Point is, we can write, write, write.

We can iterate our writing. In public! We can find an audience there.

You have permission to suck.

For free.

Free, there, is key.

Because the moment you go somewhere — Amazon, Smashwords, B&N, wherever — and you start charging money, that changes the equation. By a strict reading, that’s no longer Hobbytown, Jake. You’ve entered pro grade territory. You’re asking readers to take a chance on your work for one buck, three bucks, five bucks, etc. You’re not hosting a party. You’re running a lemonade stand.

So stop pissing in the lemonade and asking people to give you cash to drink it.

When an author says — I celebrate mediocrity. I celebrate half-assing things. I celebrate someone writing a book that objectively is terrible and going through the steps to make a terrible cover and a terrible blurb and publishing it and then they keep on going and write something a little better, with a better cover and a better blurb and then they keep going some more.

That’s the culture I’m talking about.

It’s a culture that scares me a little. It’s a culture that cares more about itself and its personal freedom to publish than it does about the result of that publishing. It’s a culture of me-me-me, a culture of wagon-circling, a culture that refuses to look at itself and take responsibility for what it’s putting out. It feels exploitative. It feels careless.

And it’s is not an uncommon attitude amongst author-publishers, and what it tells me is, you care about yourself as a writer but not your readers.

It tells me that you’re comfortable asking readers to pay you so that you can get better.

It tells me you have no interest in being your own gatekeeper — and, very plainly spoken, it literally says you’re not going to give this your best effort and investment.

Readers are a resource. A living, breathing resource. They’re how authors get to do what they wanna do, and the more we pile on the audience’s shoulders, the more garbage we rain on their heads, the more turned off they’re going to be. You know how many readers will tell you, “I tried a self-published book and now I won’t give them a shot?” This is true in traditional publishing, too. A reader reads a bad book by a publisher — not bad as in, I didn’t like it, but bad as in, Doesn’t meet basic standards, they’re potentially going to stop reading books by that publisher.

Asking readers to be your gatekeepers is putting a lot of responsibility on the people who are paying you. Stop saying you’re going to let the readers figure it out when it comes to sorting through what’s crap and what’s not. You need to figure that out. That’s on you.

Eventually, readers will grow tired of having to be your gatekeepers.

And they’ll ask someone else to do it for them.

I’m not advocating new gatekeepers or new barriers.

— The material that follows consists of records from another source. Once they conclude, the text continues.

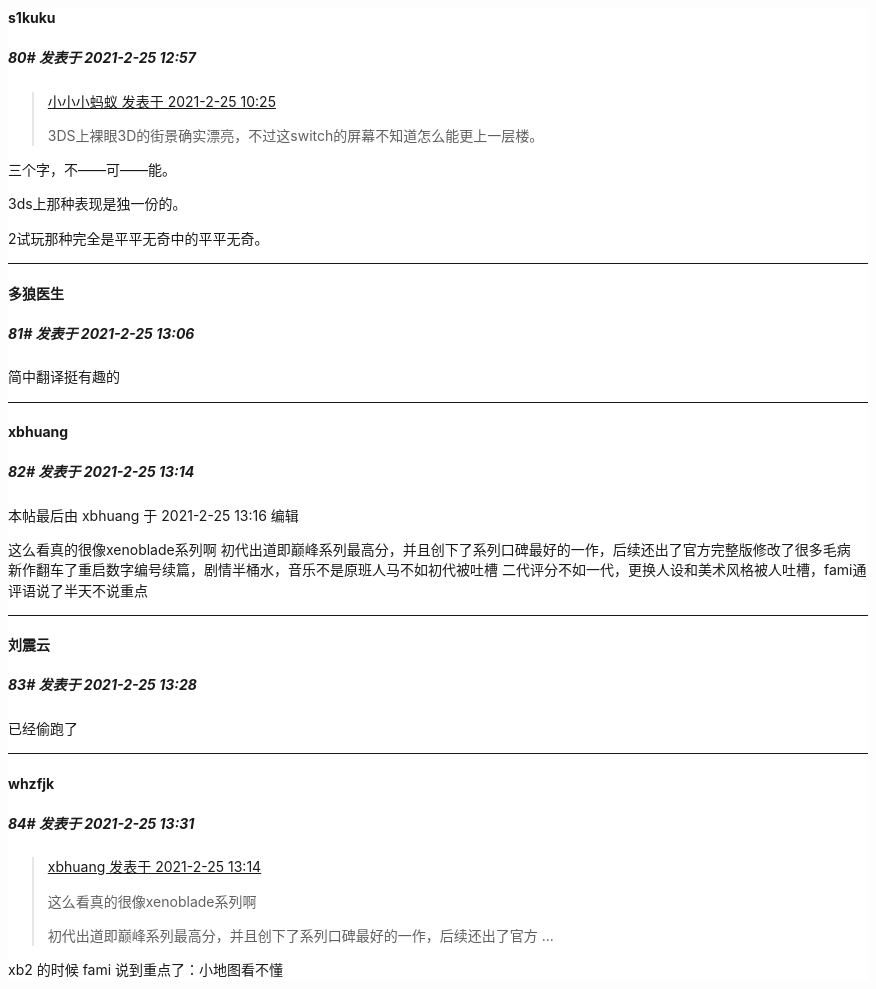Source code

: ####  s1kuku  
##### 80#       发表于 2021-2-25 12:57


<blockquote><a href="httphttps://bbs.saraba1st.com/2b/forum.php?mod=redirect&amp;goto=findpost&amp;pid=50434431&amp;ptid=1989511" target="_blank">小小小蚂蚁 发表于 2021-2-25 10:25</a>

3DS上裸眼3D的街景确实漂亮，不过这switch的屏幕不知道怎么能更上一层楼。</blockquote>
三个字，不——可——能。

3ds上那种表现是独一份的。

2试玩那种完全是平平无奇中的平平无奇。


-----

####  多狼医生  
##### 81#       发表于 2021-2-25 13:06


简中翻译挺有趣的


-----

####  xbhuang  
##### 82#       发表于 2021-2-25 13:14


 本帖最后由 xbhuang 于 2021-2-25 13:16 编辑 

这么看真的很像xenoblade系列啊
初代出道即巅峰系列最高分，并且创下了系列口碑最好的一作，后续还出了官方完整版修改了很多毛病
新作翻车了重启数字编号续篇，剧情半桶水，音乐不是原班人马不如初代被吐槽
二代评分不如一代，更换人设和美术风格被人吐槽，fami通评语说了半天不说重点


-----

####  刘震云  
##### 83#       发表于 2021-2-25 13:28


已经偷跑了


-----

####  whzfjk  
##### 84#       发表于 2021-2-25 13:31


<blockquote><a href="httphttps://bbs.saraba1st.com/2b/forum.php?mod=redirect&amp;goto=findpost&amp;pid=50436050&amp;ptid=1989511" target="_blank">xbhuang 发表于 2021-2-25 13:14</a>

这么看真的很像xenoblade系列啊

初代出道即巅峰系列最高分，并且创下了系列口碑最好的一作，后续还出了官方 ...</blockquote>
xb2 的时候 fami 说到重点了：小地图看不懂
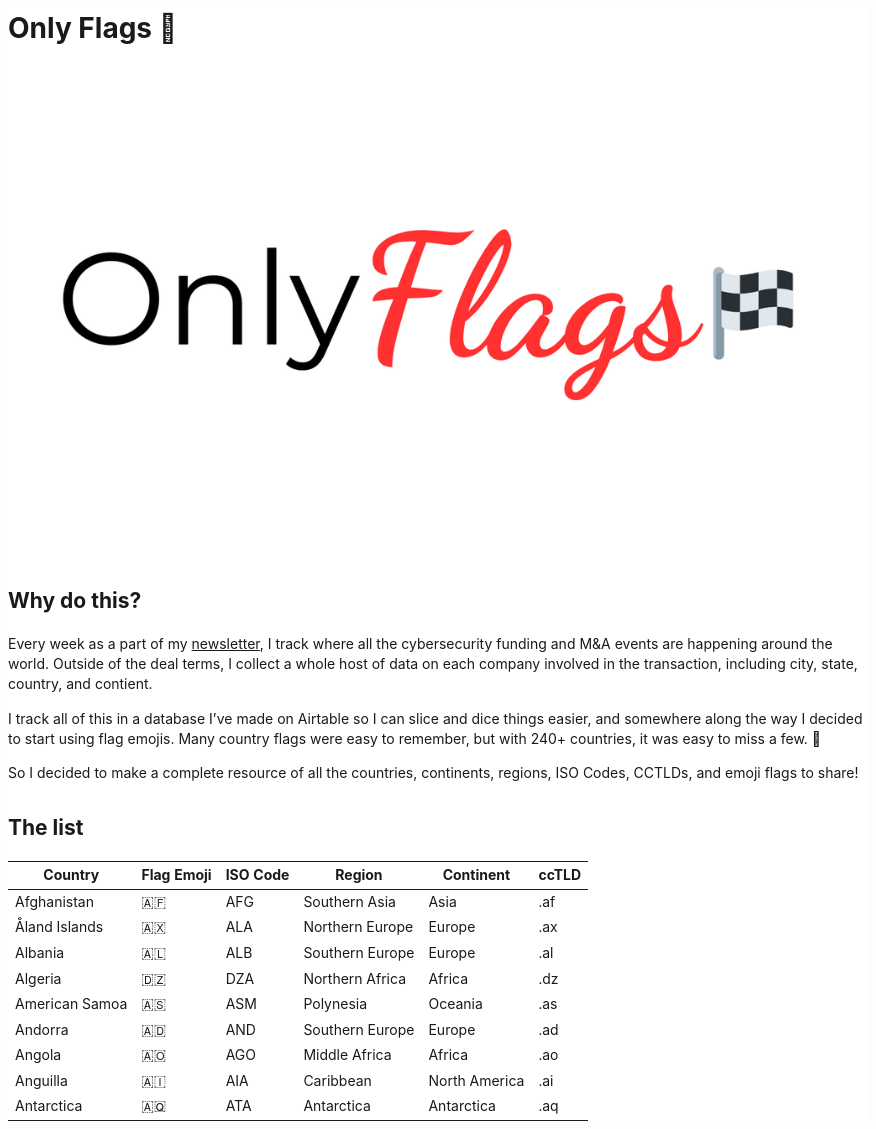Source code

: # Only Flags 🏁

![Only Flags](https://raw.githubusercontent.com/mikeprivette/only-flags/main/OnlyFlags.png)

## Why do this?

Every week as a part of my [newsletter](https://newsletter.returnonsecurity.com/), I track where all the cybersecurity funding and M&A events are happening around the world. Outside of the deal terms, I collect a whole host of data on each company involved in the transaction, including city, state, country, and contient.

I track all of this in a database I’ve made on Airtable so I can slice and dice things easier, and somewhere along the way I decided to start using flag emojis. Many country flags were easy to remember, but with 240+ countries, it was easy to miss a few. 🥴

So I decided to make a complete resource of all the countries, continents, regions, ISO Codes, CCTLDs, and emoji flags to share!

## The list


| **Country**                          | **Flag Emoji** | **ISO Code**  | **Region**  | **Continent** | **ccTLD** |
|--------------------------------------|----------|---------|---------------------------|---------------|-----------|
| Afghanistan                          | 🇦🇫     | AFG     | Southern Asia             | Asia          |.af|
| Åland Islands                        | 🇦🇽     | ALA     | Northern Europe           | Europe        |.ax|
| Albania                              | 🇦🇱     | ALB     | Southern Europe           | Europe        |.al|
| Algeria                              | 🇩🇿     | DZA     | Northern Africa           | Africa        |.dz|
| American Samoa                       | 🇦🇸     | ASM     | Polynesia                 | Oceania       |.as|
| Andorra                              | 🇦🇩     | AND     | Southern Europe           | Europe        |.ad|
| Angola                               | 🇦🇴     | AGO     | Middle Africa             | Africa        |.ao|
| Anguilla                             | 🇦🇮     | AIA     | Caribbean                 | North America |.ai|
| Antarctica                           | 🇦🇶     | ATA     | Antarctica                | Antarctica    |.aq|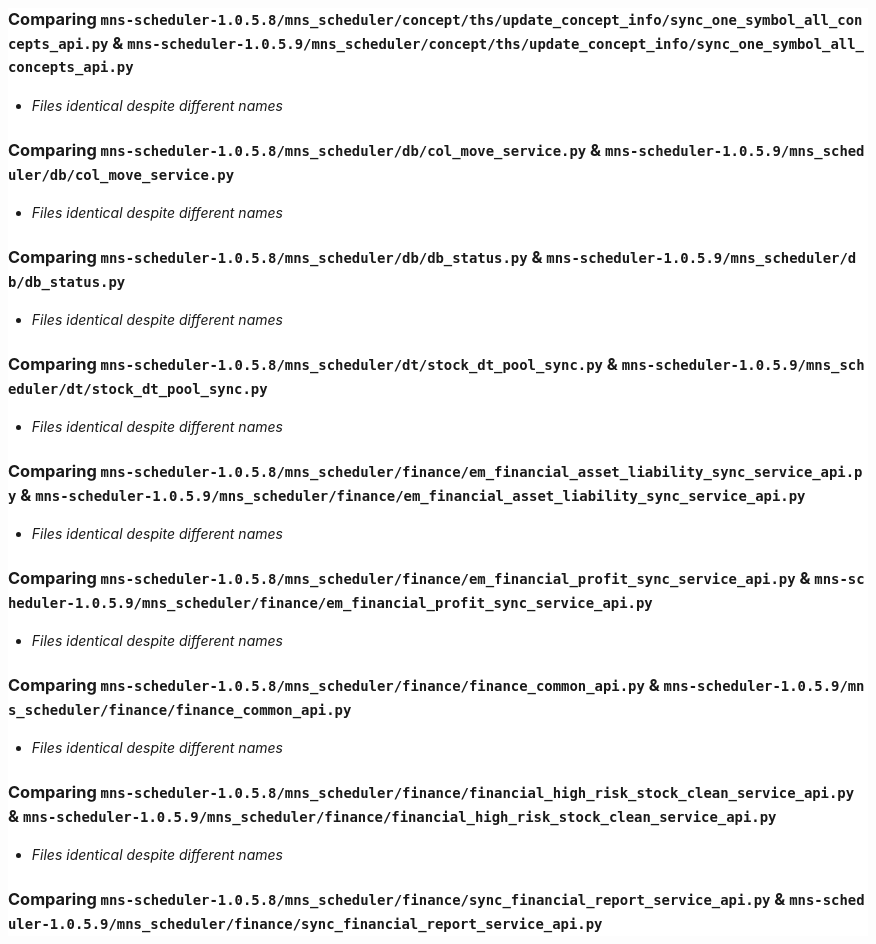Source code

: ### Comparing `mns-scheduler-1.0.5.8/mns_scheduler/concept/ths/update_concept_info/sync_one_symbol_all_concepts_api.py` & `mns-scheduler-1.0.5.9/mns_scheduler/concept/ths/update_concept_info/sync_one_symbol_all_concepts_api.py`

 * *Files identical despite different names*

### Comparing `mns-scheduler-1.0.5.8/mns_scheduler/db/col_move_service.py` & `mns-scheduler-1.0.5.9/mns_scheduler/db/col_move_service.py`

 * *Files identical despite different names*

### Comparing `mns-scheduler-1.0.5.8/mns_scheduler/db/db_status.py` & `mns-scheduler-1.0.5.9/mns_scheduler/db/db_status.py`

 * *Files identical despite different names*

### Comparing `mns-scheduler-1.0.5.8/mns_scheduler/dt/stock_dt_pool_sync.py` & `mns-scheduler-1.0.5.9/mns_scheduler/dt/stock_dt_pool_sync.py`

 * *Files identical despite different names*

### Comparing `mns-scheduler-1.0.5.8/mns_scheduler/finance/em_financial_asset_liability_sync_service_api.py` & `mns-scheduler-1.0.5.9/mns_scheduler/finance/em_financial_asset_liability_sync_service_api.py`

 * *Files identical despite different names*

### Comparing `mns-scheduler-1.0.5.8/mns_scheduler/finance/em_financial_profit_sync_service_api.py` & `mns-scheduler-1.0.5.9/mns_scheduler/finance/em_financial_profit_sync_service_api.py`

 * *Files identical despite different names*

### Comparing `mns-scheduler-1.0.5.8/mns_scheduler/finance/finance_common_api.py` & `mns-scheduler-1.0.5.9/mns_scheduler/finance/finance_common_api.py`

 * *Files identical despite different names*

### Comparing `mns-scheduler-1.0.5.8/mns_scheduler/finance/financial_high_risk_stock_clean_service_api.py` & `mns-scheduler-1.0.5.9/mns_scheduler/finance/financial_high_risk_stock_clean_service_api.py`

 * *Files identical despite different names*

### Comparing `mns-scheduler-1.0.5.8/mns_scheduler/finance/sync_financial_report_service_api.py` & `mns-scheduler-1.0.5.9/mns_scheduler/finance/sync_financial_report_service_api.py`
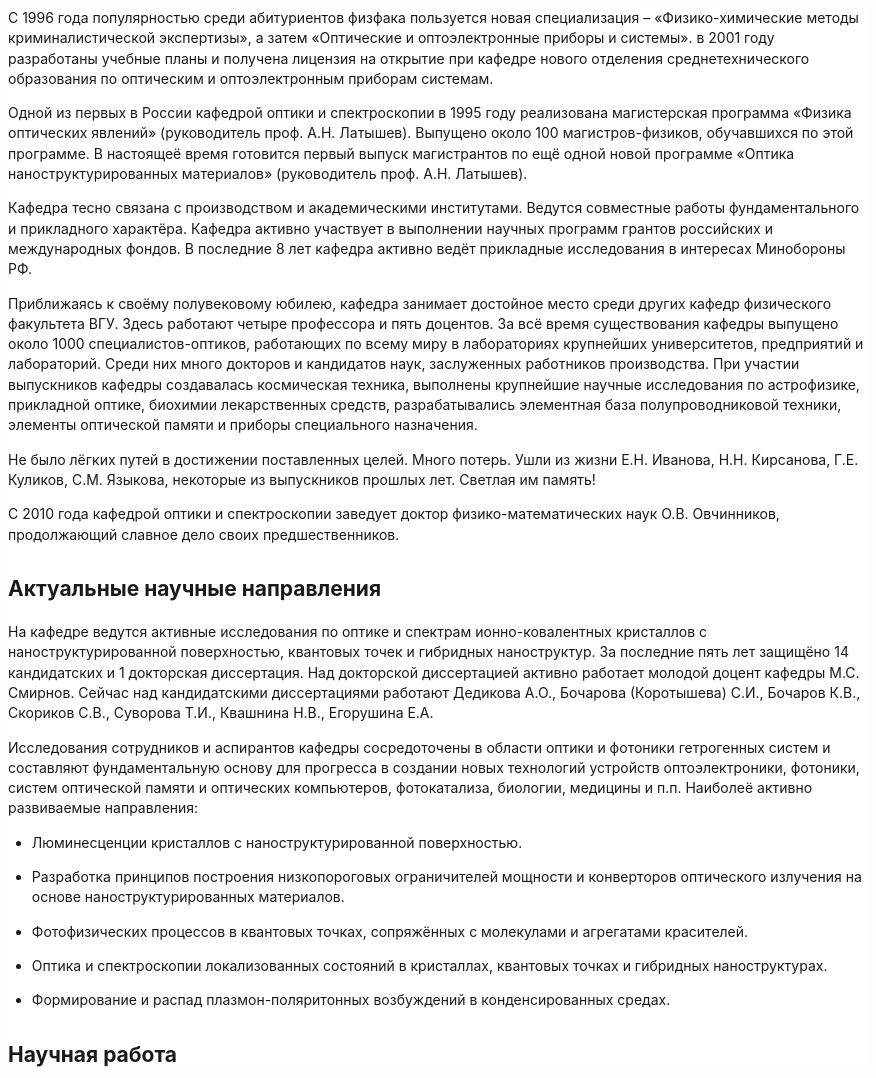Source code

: С 1996 года популярностью среди абитуриентов физфака пользуется новая специализация – «Физико-химические методы криминалистической экспертизы», а затем «Оптические и оптоэлектронные приборы и системы». в 2001 году разработаны учебные планы и получена лицензия на открытие при кафедре нового отделения среднетехнического образования по оптическим и оптоэлектронным приборам системам.

Одной из первых в России кафедрой оптики и спектроскопии в 1995 году реализована магистерская программа «Физика оптических явлений» (руководитель проф. А.Н. Латышев). Выпущено около 100 магистров-физиков, обучавшихся по этой программе. В настоящеё время готовится первый выпуск магистрантов по ещё одной новой программе «Оптика наноструктурированных материалов» (руководитель проф. А.Н. Латышев).

Кафедра тесно связана с производством и академическими институтами. Ведутся совместные работы фундаментального и прикладного характёра. Кафедра активно участвует в выполнении научных программ грантов российских и международных фондов. В последние 8 лет кафедра активно ведёт прикладные исследования в интересах Минобороны РФ.

Приближаясь к своёму полувековому юбилею, кафедра занимает достойное место среди других кафедр физического факультета ВГУ. Здесь работают четыре профессора и пять доцентов. За всё время существования кафедры выпущено около 1000 специалистов-оптиков, работающих по всему миру в лабораториях крупнейших университетов, предприятий и лабораторий. Среди них много докторов и кандидатов наук, заслуженных работников производства. При участии выпускников кафедры создавалась космическая техника, выполнены крупнейшие научные исследования по астрофизике, прикладной оптике, биохимии лекарственных средств, разрабатывались элементная база полупроводниковой техники, элементы оптической памяти и приборы специального назначения.

Не было лёгких путей в достижении поставленных целей. Много потерь. Ушли из жизни Е.Н. Иванова, Н.Н. Кирсанова, Г.Е. Куликов, С.М. Языкова, некоторые из выпускников прошлых лет. Светлая им память!

С 2010 года кафедрой оптики и спектроскопии заведует доктор физико-математических наук О.В. Овчинников, продолжающий славное дело своих предшественников.

Актуальные научные направления
------------------------------

На кафедре ведутся активные исследования по оптике и спектрам ионно-ковалентных кристаллов с наноструктурированной поверхностью, квантовых точек и гибридных наноструктур. За последние пять лет защищёно 14 кандидатских и 1 докторская диссертация. Над докторской диссертацией активно работает молодой доцент кафедры М.С. Смирнов. Сейчас над кандидатскими диссертациями работают Дедикова А.О., Бочарова (Коротышева) С.И., Бочаров К.В., Скориков С.В., Суворова Т.И., Квашнина Н.В., Егорушина Е.А.

Исследования сотрудников и аспирантов кафедры сосредоточены в области оптики и фотоники гетрогенных систем и составляют фундаментальную основу для прогресса в создании новых технологий устройств оптоэлектроники, фотоники, систем оптической памяти и оптических компьютеров, фотокатализа, биологии, медицины и п.п. Наиболеё активно развиваемые направления:

- Люминесценции кристаллов с наноструктурированной поверхностью.

- Разработка принципов построения низкопороговых ограничителей мощности и конверторов оптического излучения на основе наноструктурированных материалов.

- Фотофизических процессов в квантовых точках, сопряжённых с молекулами и агрегатами красителей.

- Оптика и спектроскопии локализованных состояний в кристаллах, квантовых точках и гибридных наноструктурах.

- Формирование и распад плазмон-поляритонных возбуждений в конденсированных средах.

Научная работа
--------------
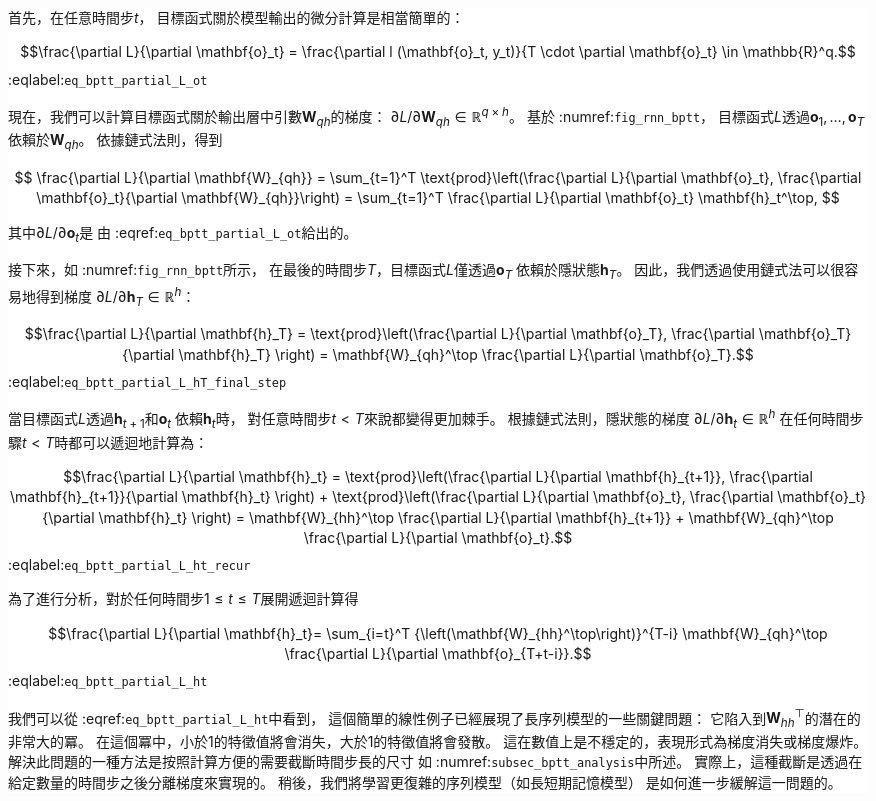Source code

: 首先，在任意時間步$t$，
目標函式關於模型輸出的微分計算是相當簡單的：

$$\frac{\partial L}{\partial \mathbf{o}_t} =  \frac{\partial l (\mathbf{o}_t, y_t)}{T \cdot \partial \mathbf{o}_t} \in \mathbb{R}^q.$$
:eqlabel:`eq_bptt_partial_L_ot`

現在，我們可以計算目標函式關於輸出層中引數$\mathbf{W}_{qh}$的梯度：
$\partial L/\partial \mathbf{W}_{qh} \in \mathbb{R}^{q \times h}$。
基於 :numref:`fig_rnn_bptt`，
目標函式$L$透過$\mathbf{o}_1, \ldots, \mathbf{o}_T$
依賴於$\mathbf{W}_{qh}$。
依據鏈式法則，得到

$$
\frac{\partial L}{\partial \mathbf{W}_{qh}}
= \sum_{t=1}^T \text{prod}\left(\frac{\partial L}{\partial \mathbf{o}_t}, \frac{\partial \mathbf{o}_t}{\partial \mathbf{W}_{qh}}\right)
= \sum_{t=1}^T \frac{\partial L}{\partial \mathbf{o}_t} \mathbf{h}_t^\top,
$$

其中$\partial L/\partial \mathbf{o}_t$是
由 :eqref:`eq_bptt_partial_L_ot`給出的。

接下來，如 :numref:`fig_rnn_bptt`所示，
在最後的時間步$T$，目標函式$L$僅透過$\mathbf{o}_T$
依賴於隱狀態$\mathbf{h}_T$。
因此，我們透過使用鏈式法可以很容易地得到梯度
$\partial L/\partial \mathbf{h}_T \in \mathbb{R}^h$：

$$\frac{\partial L}{\partial \mathbf{h}_T} = \text{prod}\left(\frac{\partial L}{\partial \mathbf{o}_T}, \frac{\partial \mathbf{o}_T}{\partial \mathbf{h}_T} \right) = \mathbf{W}_{qh}^\top \frac{\partial L}{\partial \mathbf{o}_T}.$$
:eqlabel:`eq_bptt_partial_L_hT_final_step`

當目標函式$L$透過$\mathbf{h}_{t+1}$和$\mathbf{o}_t$
依賴$\mathbf{h}_t$時，
對任意時間步$t < T$來說都變得更加棘手。
根據鏈式法則，隱狀態的梯度
$\partial L/\partial \mathbf{h}_t \in \mathbb{R}^h$
在任何時間步驟$t < T$時都可以遞迴地計算為：

$$\frac{\partial L}{\partial \mathbf{h}_t} = \text{prod}\left(\frac{\partial L}{\partial \mathbf{h}_{t+1}}, \frac{\partial \mathbf{h}_{t+1}}{\partial \mathbf{h}_t} \right) + \text{prod}\left(\frac{\partial L}{\partial \mathbf{o}_t}, \frac{\partial \mathbf{o}_t}{\partial \mathbf{h}_t} \right) = \mathbf{W}_{hh}^\top \frac{\partial L}{\partial \mathbf{h}_{t+1}} + \mathbf{W}_{qh}^\top \frac{\partial L}{\partial \mathbf{o}_t}.$$
:eqlabel:`eq_bptt_partial_L_ht_recur`

為了進行分析，對於任何時間步$1 \leq t \leq T$展開遞迴計算得

$$\frac{\partial L}{\partial \mathbf{h}_t}= \sum_{i=t}^T {\left(\mathbf{W}_{hh}^\top\right)}^{T-i} \mathbf{W}_{qh}^\top \frac{\partial L}{\partial \mathbf{o}_{T+t-i}}.$$
:eqlabel:`eq_bptt_partial_L_ht`

我們可以從 :eqref:`eq_bptt_partial_L_ht`中看到，
這個簡單的線性例子已經展現了長序列模型的一些關鍵問題：
它陷入到$\mathbf{W}_{hh}^\top$的潛在的非常大的冪。
在這個冪中，小於1的特徵值將會消失，大於1的特徵值將會發散。
這在數值上是不穩定的，表現形式為梯度消失或梯度爆炸。
解決此問題的一種方法是按照計算方便的需要截斷時間步長的尺寸
如 :numref:`subsec_bptt_analysis`中所述。
實際上，這種截斷是透過在給定數量的時間步之後分離梯度來實現的。
稍後，我們將學習更復雜的序列模型（如長短期記憶模型）
是如何進一步緩解這一問題的。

I’m advocating you as your own gatekeeper. A critic of your own work. Be an example for others. Help lift the other boats. Help other authors be great, not mediocre.

This is true in all forms of publishing.

Said it before, will say it again:

Writing is a craft, storytelling is an art, publishing is a business.

If you’re charging money for your work, you owe it to the reader to give them your best. Not your most mediocre. Not your half-assiest. Is this really that controversial?

[UPDATE: I don’t intend to be hovering around here too much today — too much to do, I’m afraid — but I will ask that folks keep it civil in the comments, or I’ll punt you into the Spam Oubliette. While I don’t agree with Emily’s post in its entirety, her points deserve fair consideration and commentary.]